Les Centres hospitaliers universitaires (CHU) ont réduit leur déficit de plus de la moitié en 2016 dans un contexte "particulièrement contraint", "au détriment d'une baisse des investissements", a annoncé lundi la Conférence des directeurs généraux de ces établissements.

Une "nette amélioration". Le déficit des 32 CHU de France s'élève à 95 millions d'euros en 2016, contre 209 millions d'euros en 2015, pour un budget de 31,095 millions d'euros, confirmant une information du Figaro. Les résultats sont en "nette amélioration" et "ce, malgré un contexte particulièrement contraint", souligne la Conférence.

L'Objectif national des dépenses d'assurance maladie (Ondam), mécanisme servant à freiner l'augmentation naturelle des dépenses de santé, a été historiquement bas en 2016 (1,75%) avec "une baisse moyenne de 1,4%" des tarifs de séjours, en vertu de l'application de la seconde tranche du plan triennal d'économies de plus de trois milliards d'euros à l'hôpital, rappelle-t-elle.

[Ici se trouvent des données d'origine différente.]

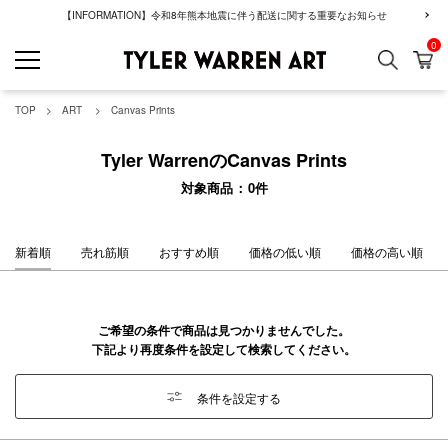
【INFORMATION】令和8年熊本地震に伴う配送に関する重要なお知らせ
0
検索
カ
GREENROOM GAL
TOP
ART
Canvas Prints
Tyler WarrenのCanvas Prints
対象商品
0
件
新着順
売れ筋順
おすすめ順
価格の低い順
価格の高い順
ご希望の条件で商品は見つかりませんでした。
下記より再度条件を設定して検索してください。
条件を設定する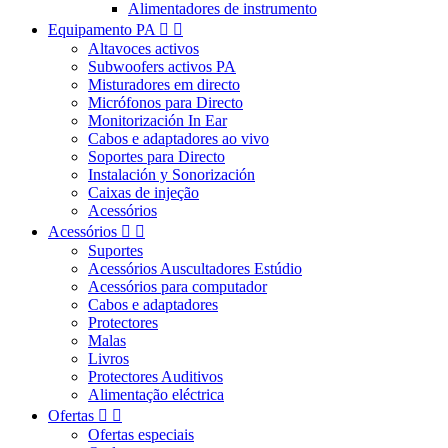
Alimentadores de instrumento
Equipamento PA


Altavoces activos
Subwoofers activos PA
Misturadores em directo
Micrófonos para Directo
Monitorización In Ear
Cabos e adaptadores ao vivo
Soportes para Directo
Instalación y Sonorización
Caixas de injeção
Acessórios
Acessórios


Suportes
Acessórios Auscultadores Estúdio
Acessórios para computador
Cabos e adaptadores
Protectores
Malas
Livros
Protectores Auditivos
Alimentação eléctrica
Ofertas


Ofertas especiais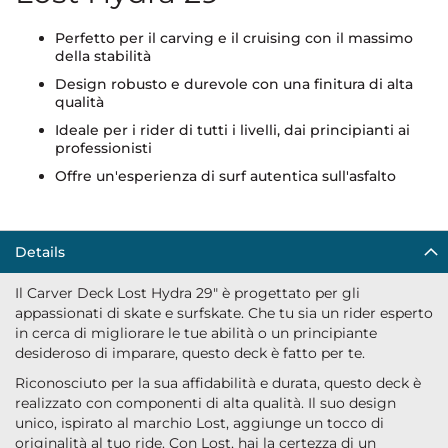
Perfetto per il carving e il cruising con il massimo
della stabilità
Design robusto e durevole con una finitura di alta
qualità
Ideale per i rider di tutti i livelli, dai principianti ai
professionisti
Offre un'esperienza di surf autentica sull'asfalto
Details
Il Carver Deck Lost Hydra 29" è progettato per gli
appassionati di skate e surfskate. Che tu sia un rider esperto
in cerca di migliorare le tue abilità o un principiante
desideroso di imparare, questo deck è fatto per te.
Riconosciuto per la sua affidabilità e durata, questo deck è
realizzato con componenti di alta qualità. Il suo design
unico, ispirato al marchio Lost, aggiunge un tocco di
originalità al tuo ride. Con Lost, hai la certezza di un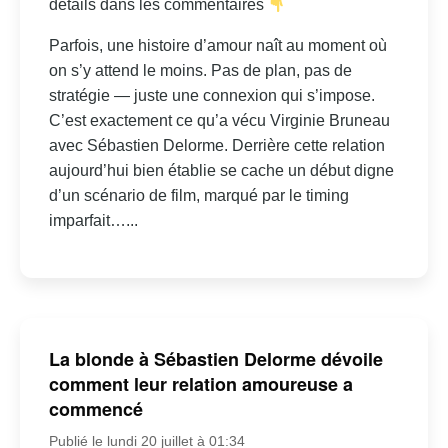
détails dans les commentaires
Parfois, une histoire d’amour naît au moment où
on s’y attend le moins. Pas de plan, pas de
stratégie — juste une connexion qui s’impose.
C’est exactement ce qu’a vécu Virginie Bruneau
avec Sébastien Delorme. Derrière cette relation
aujourd’hui bien établie se cache un début digne
d’un scénario de film, marqué par le timing
imparfait…...
La blonde à Sébastien Delorme dévoile
comment leur relation amoureuse a
commencé
Publié le lundi 20 juillet à 01:34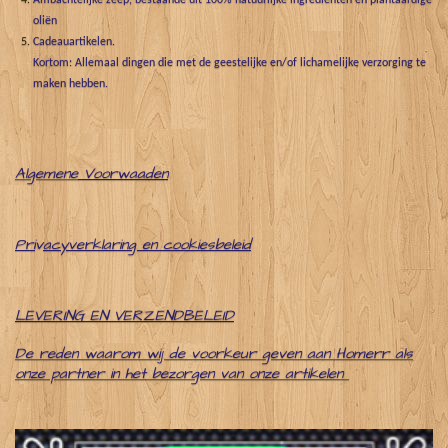
Ambachtelijke zeep, bestaande uit 100% natuurlijke ingrediënten en plantaardige
oliën
Cadeauartikelen.
Kortom: Allemaal dingen die met de geestelijke en/of lichamelijke verzorging te
maken hebben.
Algemene
Voorwaaden
Pri
v
acyverklaring en cookiesbeleid
LEVERING EN VERZENDBELEID
De reden waarom wij de voorkeur geven aan Homerr als
onze partner in het bezorgen van onze artikelen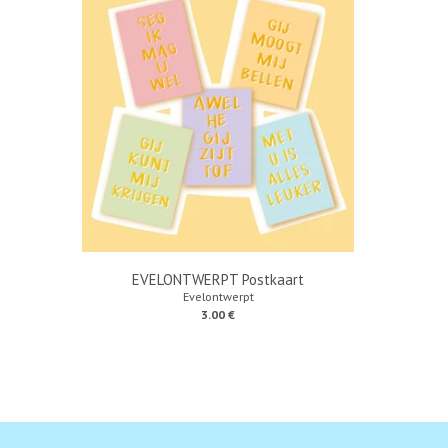
EVELONTWERPT Postkaart
Evelontwerpt
3.00 €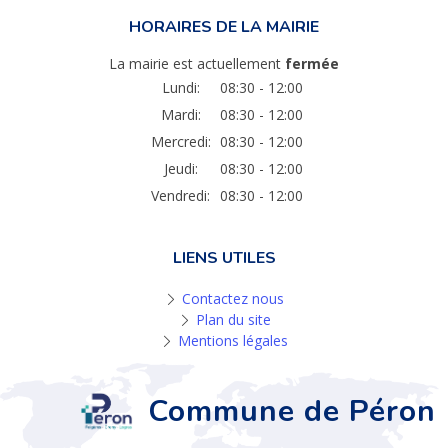
HORAIRES DE LA MAIRIE
La mairie est actuellement
fermée
Lundi:
08:30 - 12:00
Mardi:
08:30 - 12:00
Mercredi:
08:30 - 12:00
Jeudi:
08:30 - 12:00
Vendredi:
08:30 - 12:00
LIENS UTILES
Contactez nous
Plan du site
Mentions légales
Commune de Péron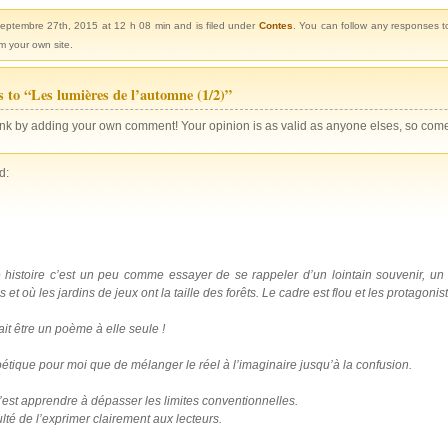
eptembre 27th, 2015 at 12 h 08 min and is filed under
Contes
. You can follow any responses t
m your own site.
s to “Les lumières de l’automne (1/2)”
nk by adding your own comment! Your opinion is as valid as anyone elses, so come 
d:
 histoire c’est un peu comme essayer de se rappeler d’un lointain souvenir, u
et où les jardins de jeux ont la taille des forêts. Le cadre est flou et les protagoni
ait être un poème à elle seule !
poétique pour moi que de mélanger le réel à l’imaginaire jusqu’à la confusion.
est apprendre à dépasser les limites conventionnelles.
culté de l’exprimer clairement aux lecteurs.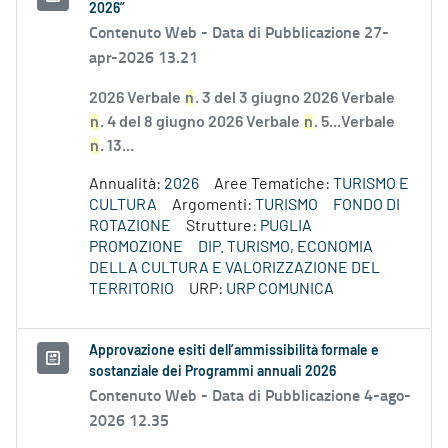
2026”
Contenuto Web -
Data di Pubblicazione 27-
apr-2026 13.21
2026 Verbale
n
. 3 del 3 giugno 2026 Verbale
n
. 4 del 8 giugno 2026 Verbale
n
. 5...Verbale
n
. 13...
Annualità:
2026
Aree Tematiche:
TURISMO E
CULTURA
Argomenti:
TURISMO
FONDO DI
ROTAZIONE
Strutture:
PUGLIA
PROMOZIONE
DIP. TURISMO, ECONOMIA
DELLA CULTURA E VALORIZZAZIONE DEL
TERRITORIO
URP:
URP COMUNICA
Approvazione esiti dell’ammissibilità formale e
sostanziale dei Programmi annuali 2026
Contenuto Web -
Data di Pubblicazione 4-ago-
2026 12.35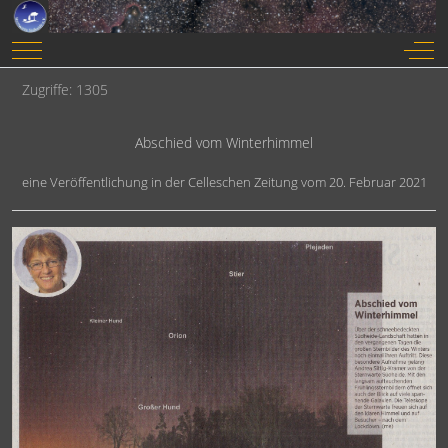
Mobile Menu Toggle
Off-
Zugriffe: 1305
Abschied vom Winterhimmel
eine Veröffentlichung in der Celleschen Zeitung vom 20. Februar 2021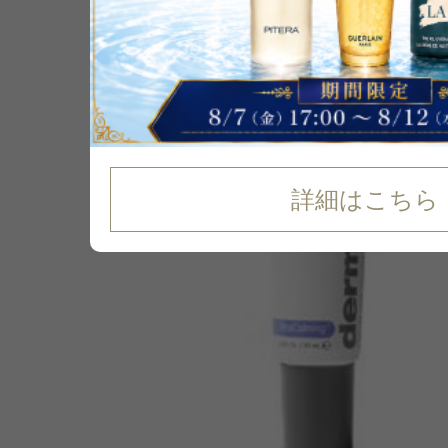
13
%
OFF
詳細はこちら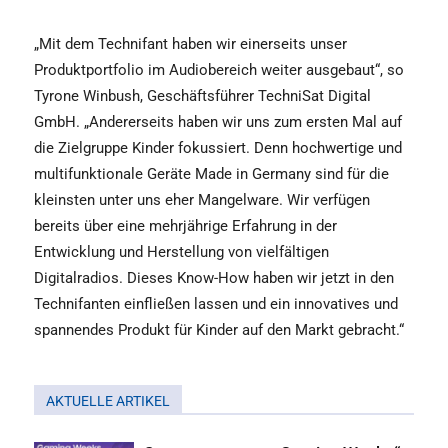
„Mit dem Technifant haben wir einerseits unser
Produktportfolio im Audiobereich weiter ausgebaut“, so
Tyrone Winbush, Geschäftsführer TechniSat Digital
GmbH. „Andererseits haben wir uns zum ersten Mal auf
die Zielgruppe Kinder fokussiert. Denn hochwertige und
multifunktionale Geräte Made in Germany sind für die
kleinsten unter uns eher Mangelware. Wir verfügen
bereits über eine mehrjährige Erfahrung in der
Entwicklung und Herstellung von vielfältigen
Digitalradios. Dieses Know-How haben wir jetzt in den
Technifanten einfließen lassen und ein innovatives und
spannendes Produkt für Kinder auf den Markt gebracht.“
AKTUELLE ARTIKEL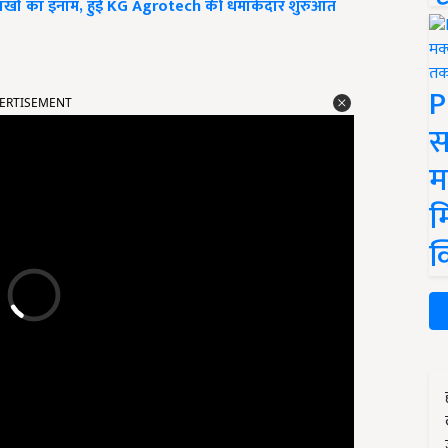
ा लाखों का इनाम, हुई KG Agrotech की धमाकेदार शुरुआत
ERTISEMENT
P
स
म
म
क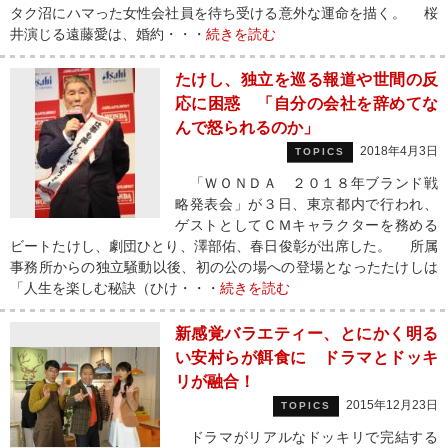
タク沼にハマった女性会社員を待ち受ける意外な運命を描く。 桜
井演じる遠藤愛は、婚約・・・
続きを読む
たけし、独立を巡る報道や世間の反
応に困惑 「自分の会社を辞めてな
んで怒られるのか」
2018年4月3日
TOPICS
「ＷＯＮＤＡ ２０１８年ブランド戦
略発表会」が３日、東京都内で行われ、
ゲストとしてＣＭキャラクターを務める
ビートたけし、劇団ひとり、澤部佑、春日俊彰が出席した。 所属
事務所からの独立騒動以後、初の公の場への登場となったたけしは
「人生を楽しむ秘訣（ひけ・・・
続きを読む
新感覚バラエティー、とにかく明る
い安村らが餌食に ドラマとドッキ
リが融合！
2015年12月23日
TOPICS
ドラマがリアルなドッキリで完結する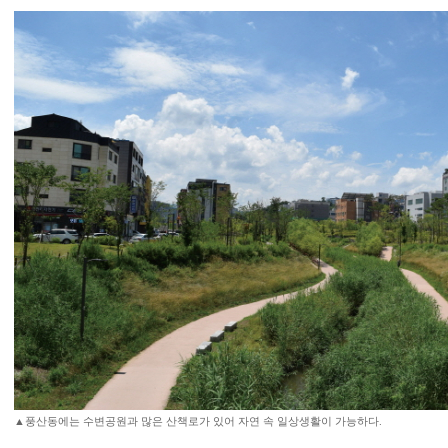
▲풍산동에는 수변공원과 많은 산책로가 있어 자연 속 일상생활이 가능하다.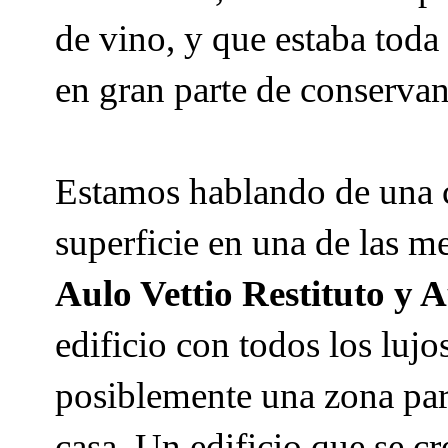
de vino, y que estaba toda
en gran parte de conservan
Estamos hablando de una c
superficie en una de las m
Aulo Vettio Restituto y 
edificio con todos los luj
posiblemente una zona para
casa. Un edificio que se c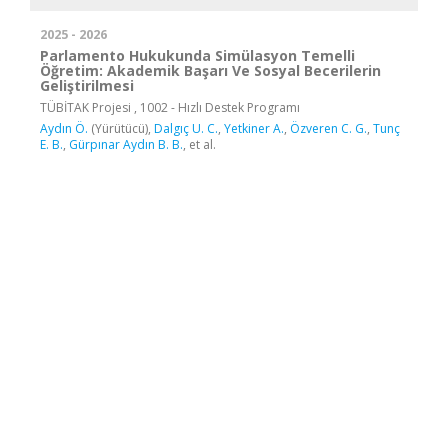
2025 - 2026
Parlamento Hukukunda Simülasyon Temelli
Öğretim: Akademik Başarı Ve Sosyal Becerilerin
Geliştirilmesi
TÜBİTAK Projesi , 1002 - Hızlı Destek Programı
Aydın Ö.
(Yürütücü),
Dalgıç U. C.
,
Yetkiner A.
,
Özveren C. G.
,
Tunç
E. B.
,
Gürpınar Aydın B. B.
, et al.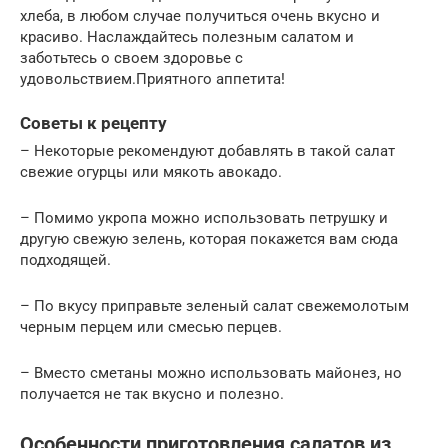
хлеба, в любом случае получиться очень вкусно и
красиво. Наслаждайтесь полезным салатом и
заботьтесь о своем здоровье с
удовольствием.Приятного аппетита!
Советы к рецепту
– Некоторые рекомендуют добавлять в такой салат
свежие огурцы или мякоть авокадо.
– Помимо укропа можно использовать петрушку и
другую свежую зелень, которая покажется вам сюда
подходящей.
– По вкусу приправьте зеленый салат свежемолотым
черным перцем или смесью перцев.
– Вместо сметаны можно использовать майонез, но
получается не так вкусно и полезно.
Особенности приготовления салатов из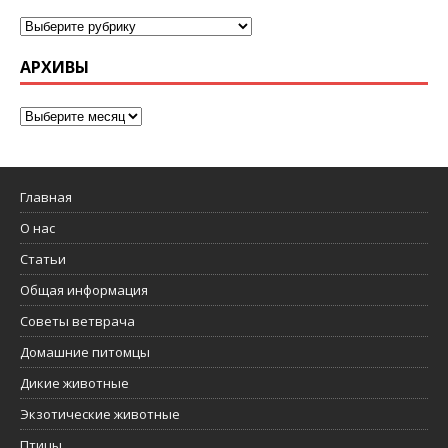
АРХИВЫ
Главная
О нас
Статьи
Общая информация
Советы ветврача
Домашние питомцы
Дикие животные
Экзотические животные
Птицы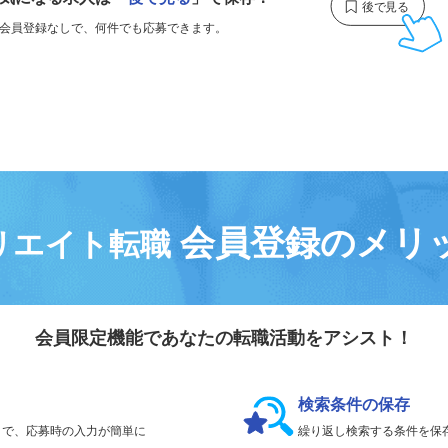
気になる求人は
「
後で見る
」で保存！
会員登録なしで、
何件でも応募できます。
会員登録のメリ
リエイト転職
会員限定機能であなたの転職活動をアシスト！
検索条件の保存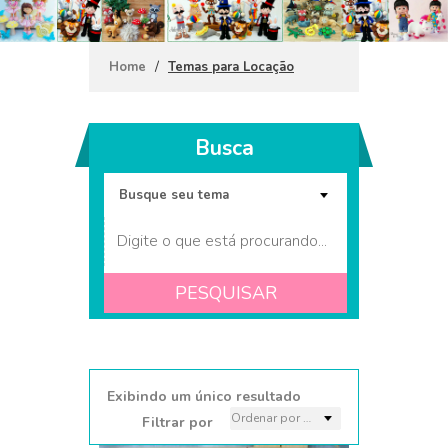
/
Home
Temas para Locação
Busca
PESQUISAR
Coleção Ovelhinhas
Amigurumi
Exibindo um único resultado
Filtrar por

Une activité toujours très soutenue. "Les contraintes budgétaires et tout spécialement la baisse moyenne des tarifs (...) sont d'autant plus complexes à maîtriser que l'activité de nos CHU reste très soutenue" (+4,8% de séjours), ajoute-t-elle. L'activité ambulatoire s'est, elle, fortement développée en 2016 avec une hausse de 6,3% de séjours sans nuitée.

"Malgré les hausses d'activité", les effectifs dans les hôpitaux sont demeurés "globalement stables", insistent les CHU. La progression des dépenses de personnel a augmenté de 1,7%, alors que le point d'indice des fonctionnaires a été augmenté de 1,2% (+0,6% au 1er juillet 2016 et + 0,6 % au 1er février 2017).

Des dépenses toujours en augmentation. Dans le même temps les dépenses pharmaceutiques et les laboratoires continuent d'augmenter sous les effets cumulés des coûts de l'innovation et des prix des médicaments (+4,4%). "La conséquence directe des pressions financières est la baisse des investissements de 7%", déplore la Conférence, pour atteindre 1,587 milliard d'euros.